At what point do you stop optimizing an EA?

 

This is something I genuinely struggle with.

Whenever I improve a strategy, I can usually find another parameter to tweak, another filter to add, or another optimization run to perform.

At some point, though, it feels like I'm fitting the system to the past rather than building something robust for the future.

How do you personally decide that an EA is "good enough" and ready for live trading?

Are there specific metrics or rules you follow before you stop optimizing and start trading?

 
Eloise Quinn:

This is something I genuinely struggle with.

Whenever I improve a strategy, I can usually find another parameter to tweak, another filter to add, or another optimization run to perform.

At some point, though, it feels like I'm fitting the system to the past rather than building something robust for the future.

How do you personally decide that an EA is "good enough" and ready for live trading?

Are there specific metrics or rules you follow before you stop optimizing and start trading?

Stop when your out-of-sample results stop improving.

That's the only metric that actually matters.

If tweaking parameters keeps making your backtest prettier but your unseen data stays flat or gets worse, you're curve-fitting, not improving.

A good rule: if you can't explain why a setting works with real market logic, remove it.

Fewer inputs usually means more robust. Go live when it's consistently decent on data it's never seen, not when it looks perfect on data it already knows.

 
Eloise Quinn:

This is something I genuinely struggle with.

Whenever I improve a strategy, I can usually find another parameter to tweak, another filter to add, or another optimization run to perform.

At some point, though, it feels like I'm fitting the system to the past rather than building something robust for the future.

How do you personally decide that an EA is "good enough" and ready for live trading?

Are there specific metrics or rules you follow before you stop optimizing and start trading?

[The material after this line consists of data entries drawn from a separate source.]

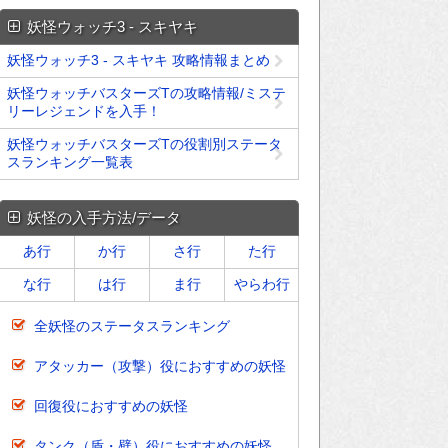
妖怪ウォッチ3 - スキヤキ
妖怪ウォッチ3 - スキヤキ 攻略情報まとめ
妖怪ウォッチバスターズTの攻略情報/ミステ
リーレジェンドを入手！
妖怪ウォッチバスターズTの役割別ステータ
スランキング一覧表
妖怪の入手方法/データ
あ行
か行
さ行
た行
な行
は行
ま行
やらわ行
全妖怪のステータスランキング
アタッカー（攻撃）役におすすめの妖怪
回復役におすすめの妖怪
タンク（盾・壁）役におすすめの妖怪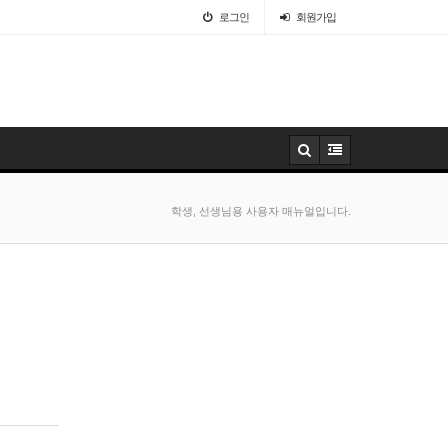
로그인
회원
가입
학생, 선생님용 사용자 매뉴얼입니다.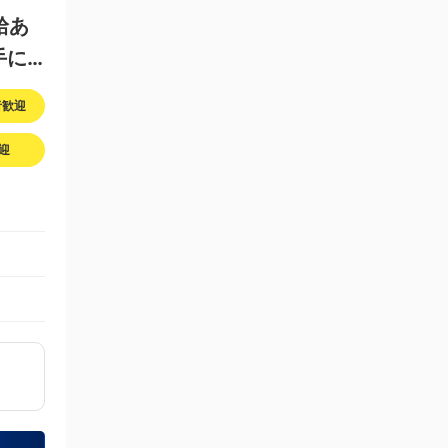
給あ
手に入
者歓迎
迎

I stopped when I hadn't found any new ideas for how to enter, how to exit and so on. Sometimes this idea gives rise to a new EA that is very different from the previous EA or just a version change due to additional features. New ideas often emerge for creating EAs, after they are done and backtested several times the results are disappointing and in the end I delete the EA. Maybe it is human nature to seek better achievements. I think the same thing applies to any development, for example OS, AI etc. which also continue to develop. EA is also like that, if there is a new idea, it will be developed, if there isn't, look at the trading carried out by the EA that has been created and maybe you will find a new idea. This is the same as the Software Development Life Cycle (SDLC).